**EXERCISE DIRECTIONS:** The line containing "(169, 455) none" marks the start. Restate it and every following line through the end of the records exactly, and nothing else, leaving out the pictures.
(EXERCISE DATA Opens)
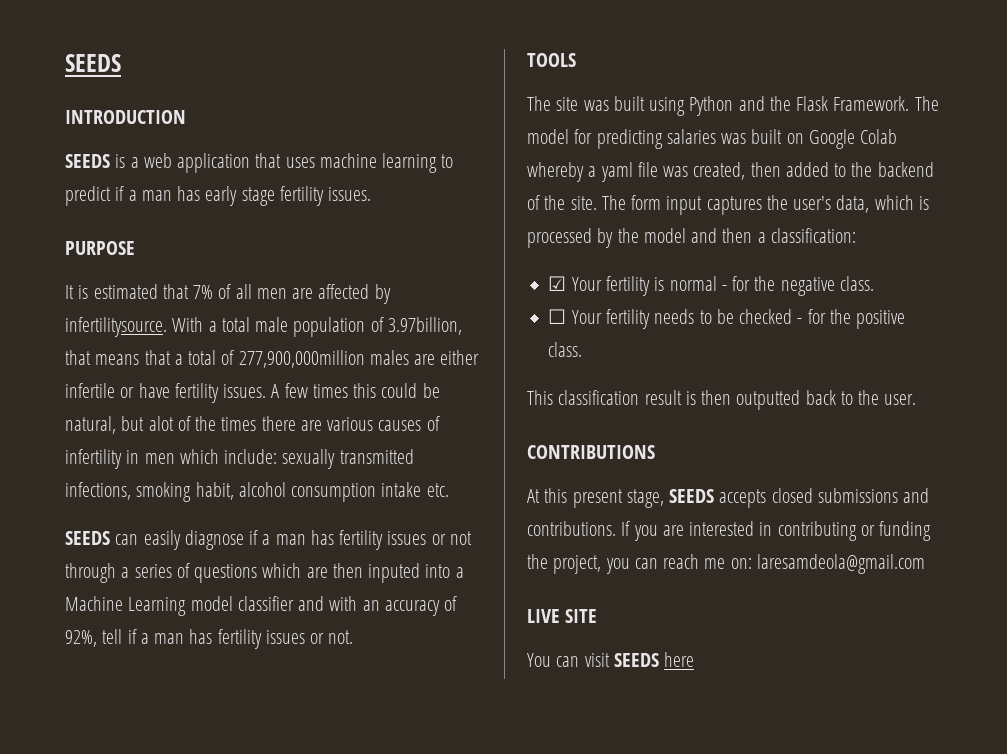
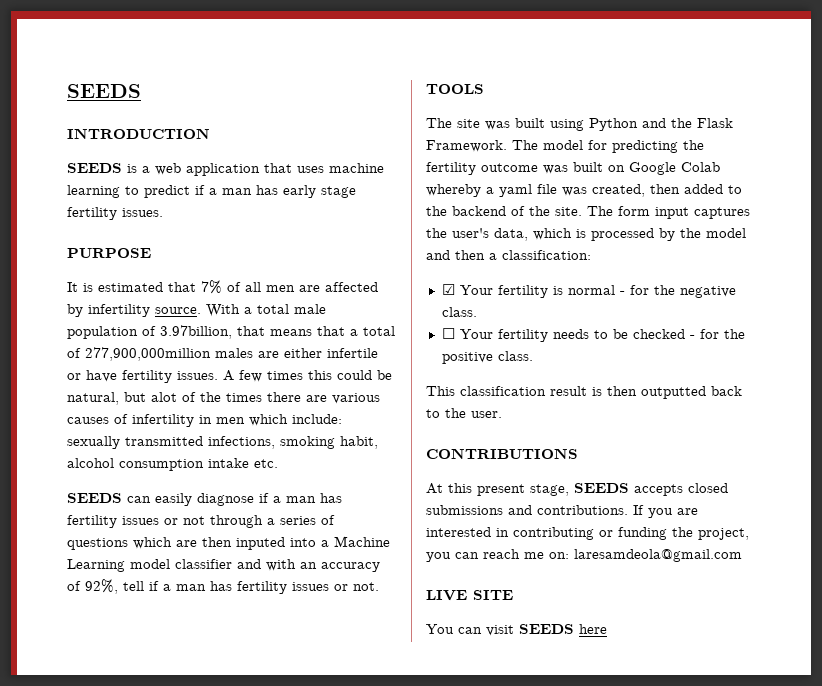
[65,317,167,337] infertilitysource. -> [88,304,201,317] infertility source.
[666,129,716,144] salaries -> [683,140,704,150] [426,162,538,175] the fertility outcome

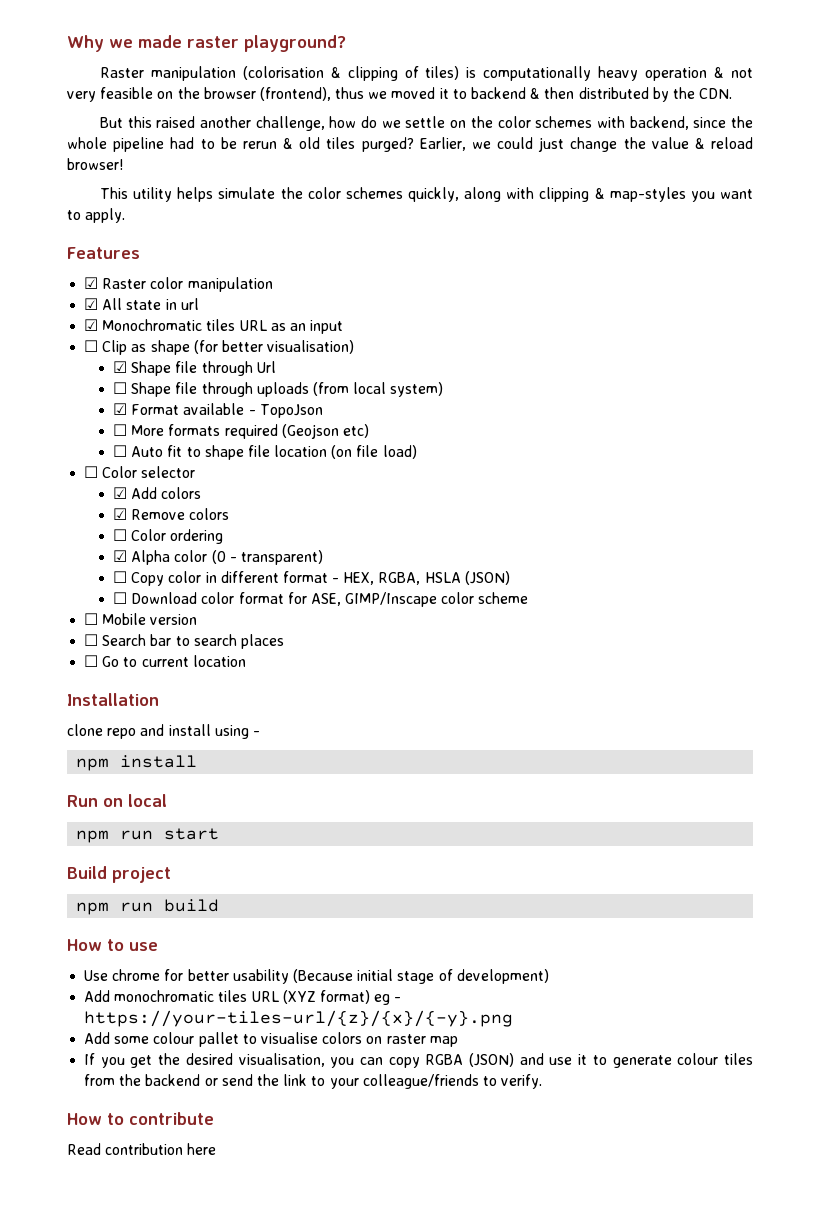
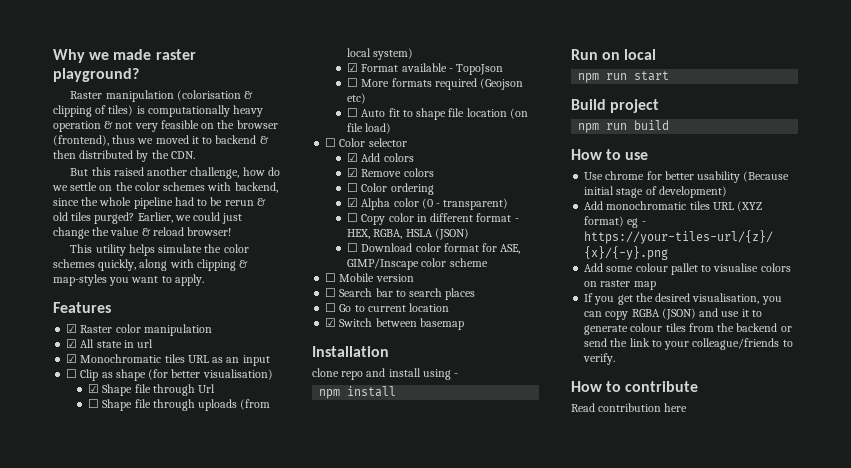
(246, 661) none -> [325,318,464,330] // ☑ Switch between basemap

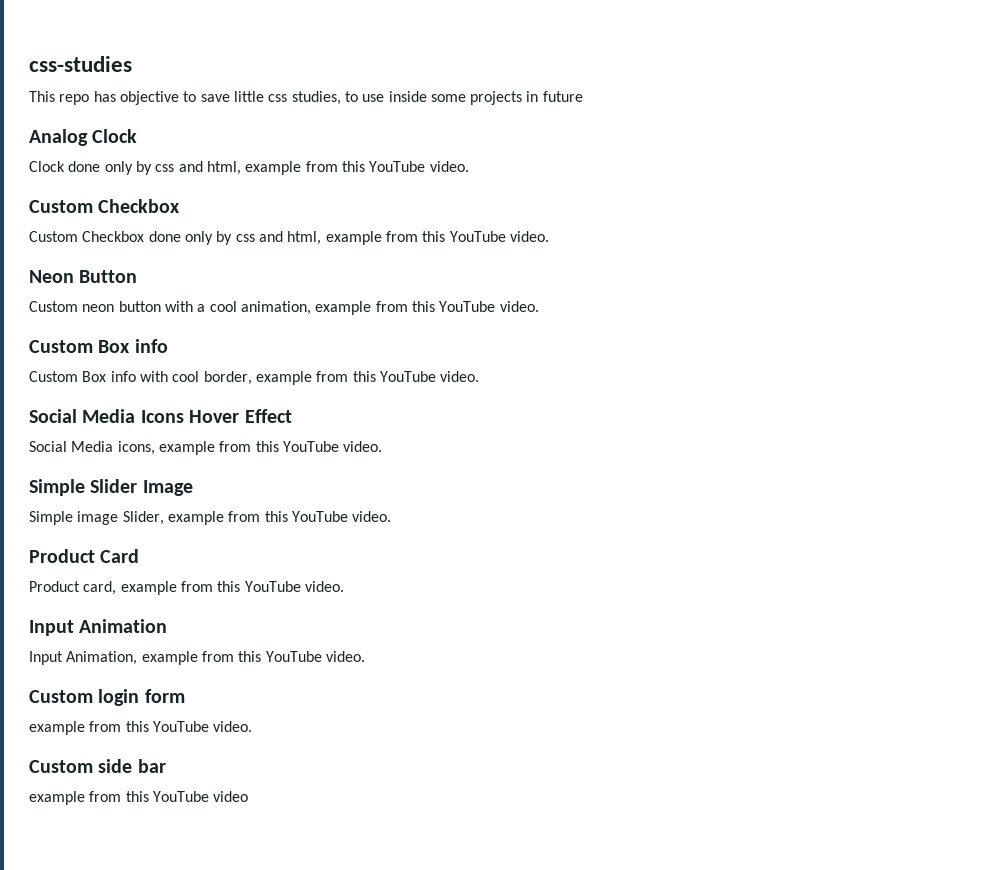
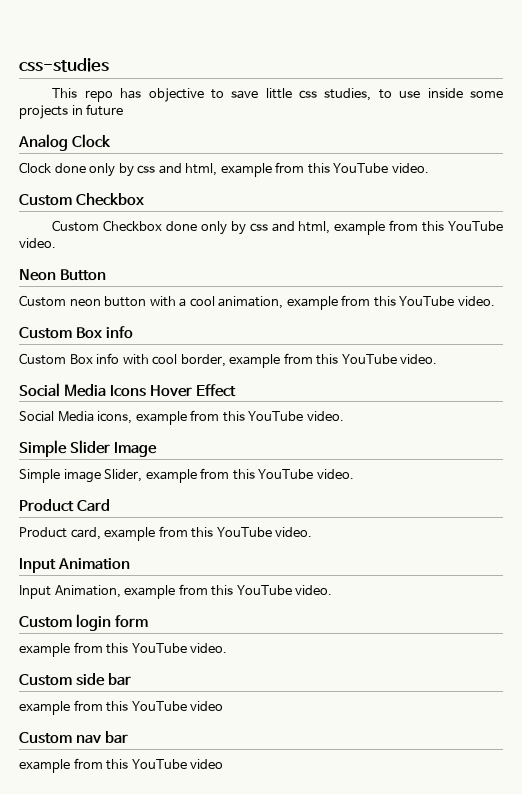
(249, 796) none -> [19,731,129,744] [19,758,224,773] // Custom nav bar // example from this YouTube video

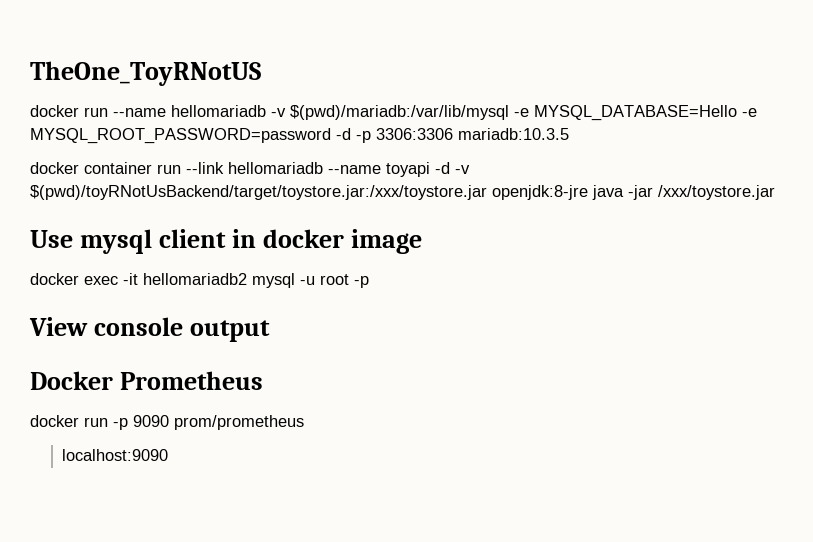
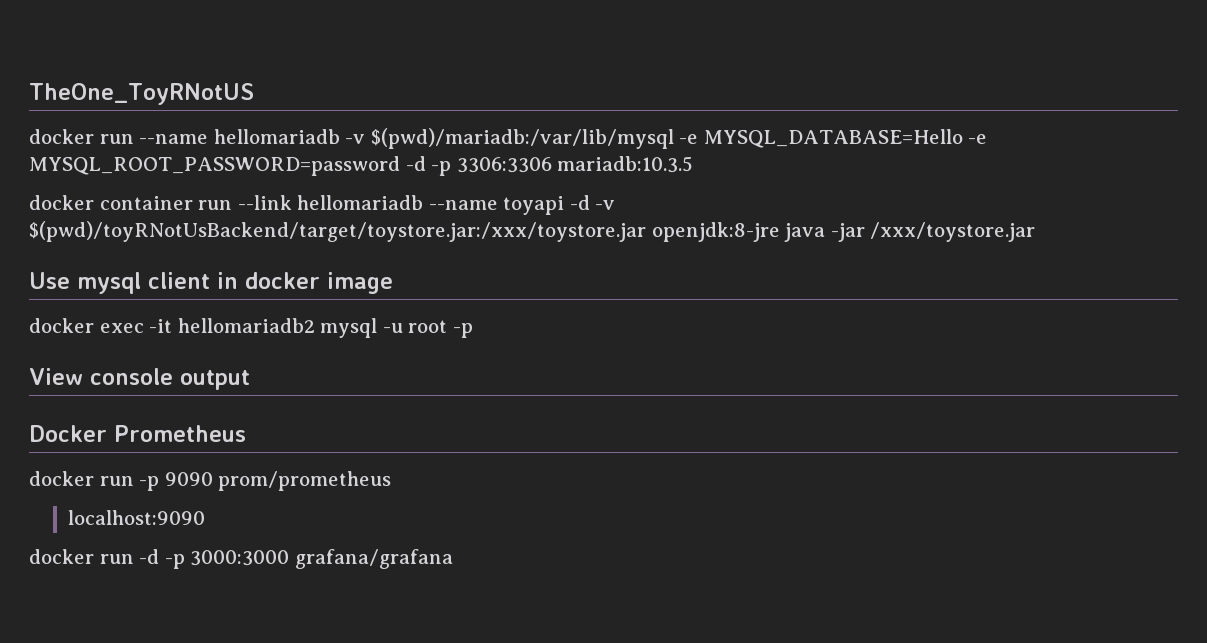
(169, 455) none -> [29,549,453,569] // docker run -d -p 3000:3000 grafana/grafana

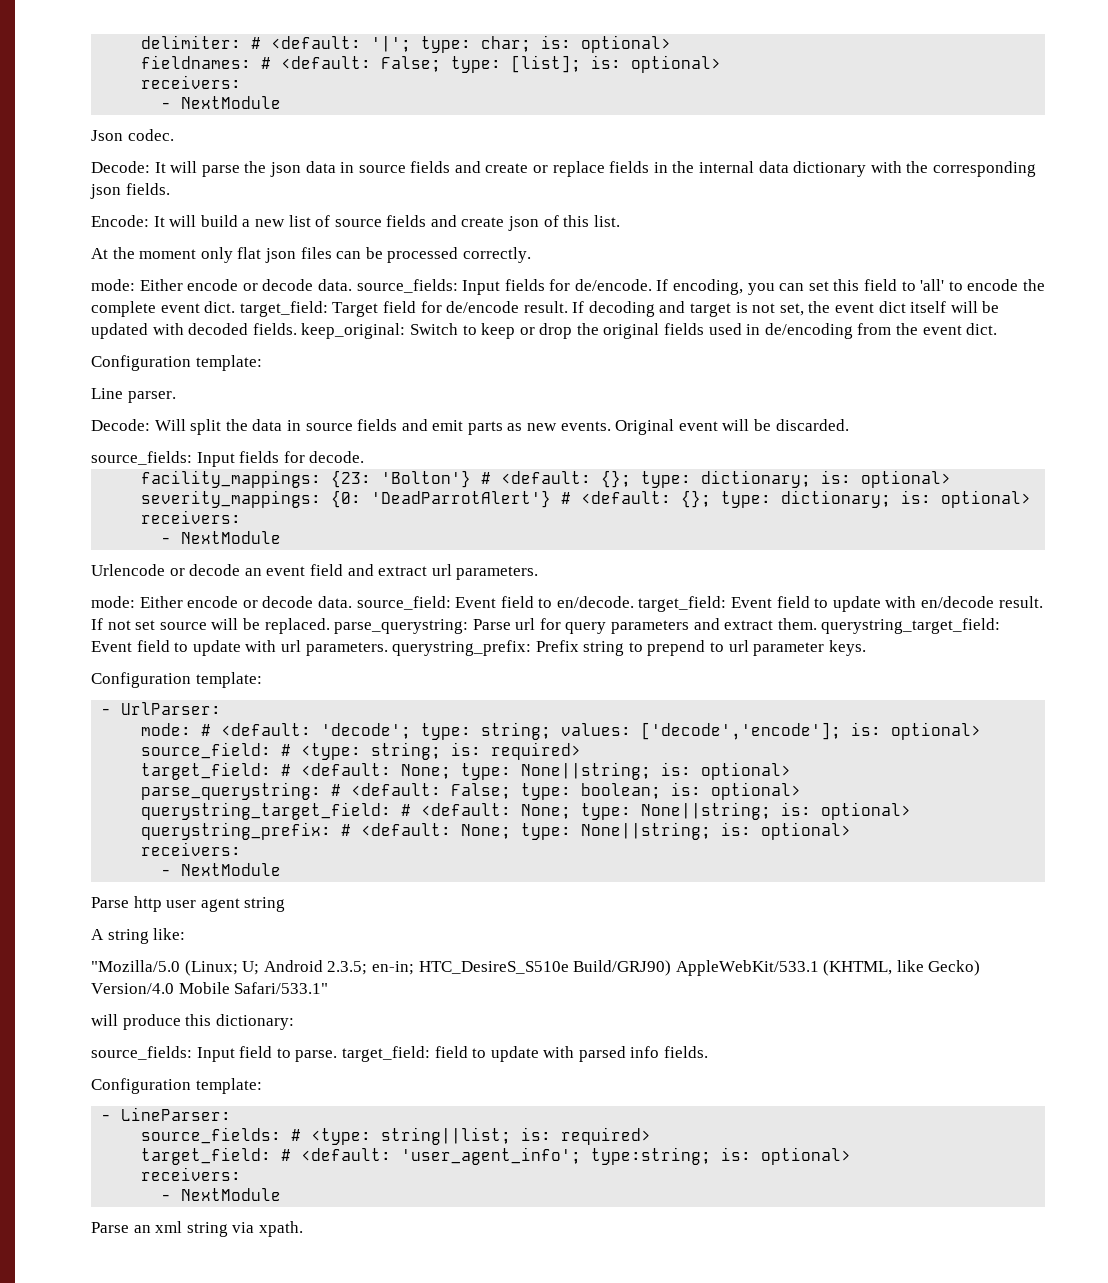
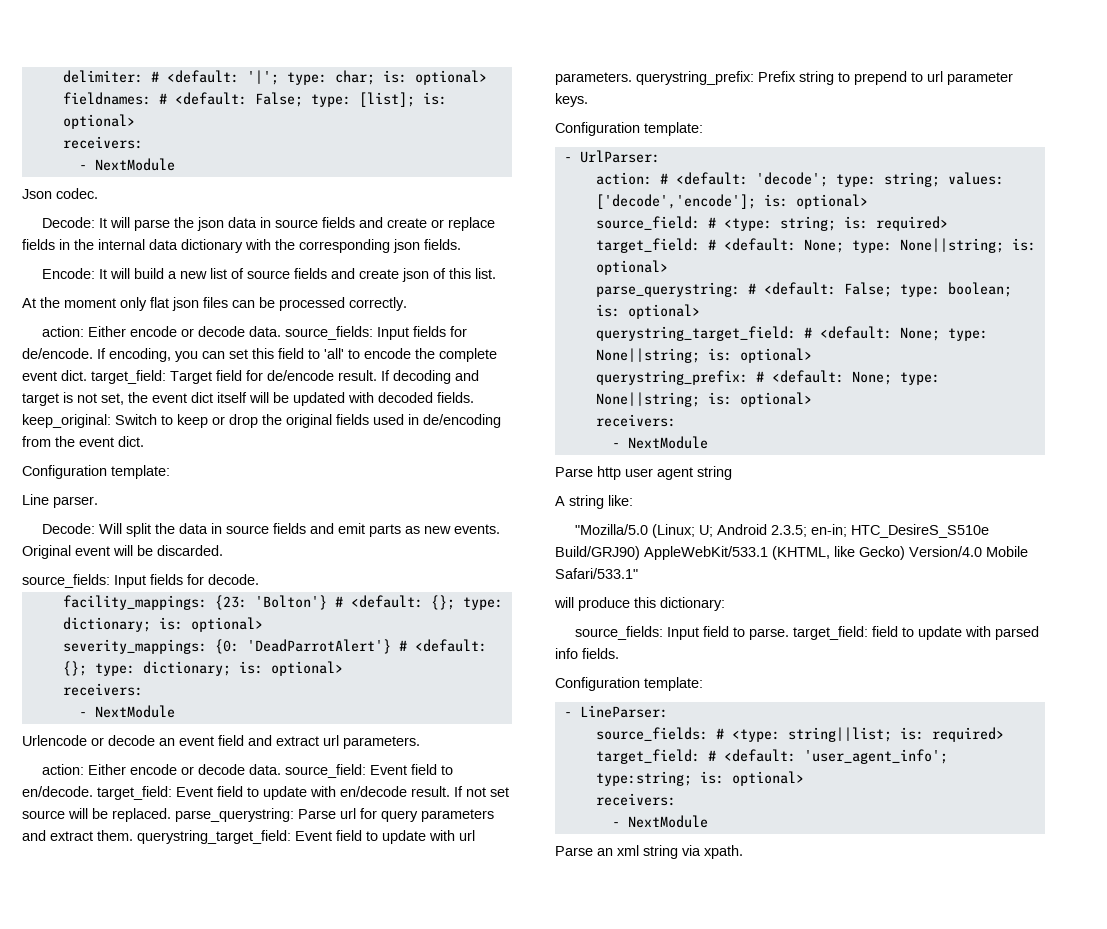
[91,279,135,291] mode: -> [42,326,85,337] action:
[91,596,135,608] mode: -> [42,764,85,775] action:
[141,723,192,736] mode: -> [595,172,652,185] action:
(EXERCISE DATA Closes)
**RESULT OF THE TASK:**
(169, 455) none -> [29,549,453,569] // docker run -d -p 3000:3000 grafana/grafana

[91,279,135,291] mode: -> [42,326,85,337] action:
[91,596,135,608] mode: -> [42,764,85,775] action:
[141,723,192,736] mode: -> [595,172,652,185] action:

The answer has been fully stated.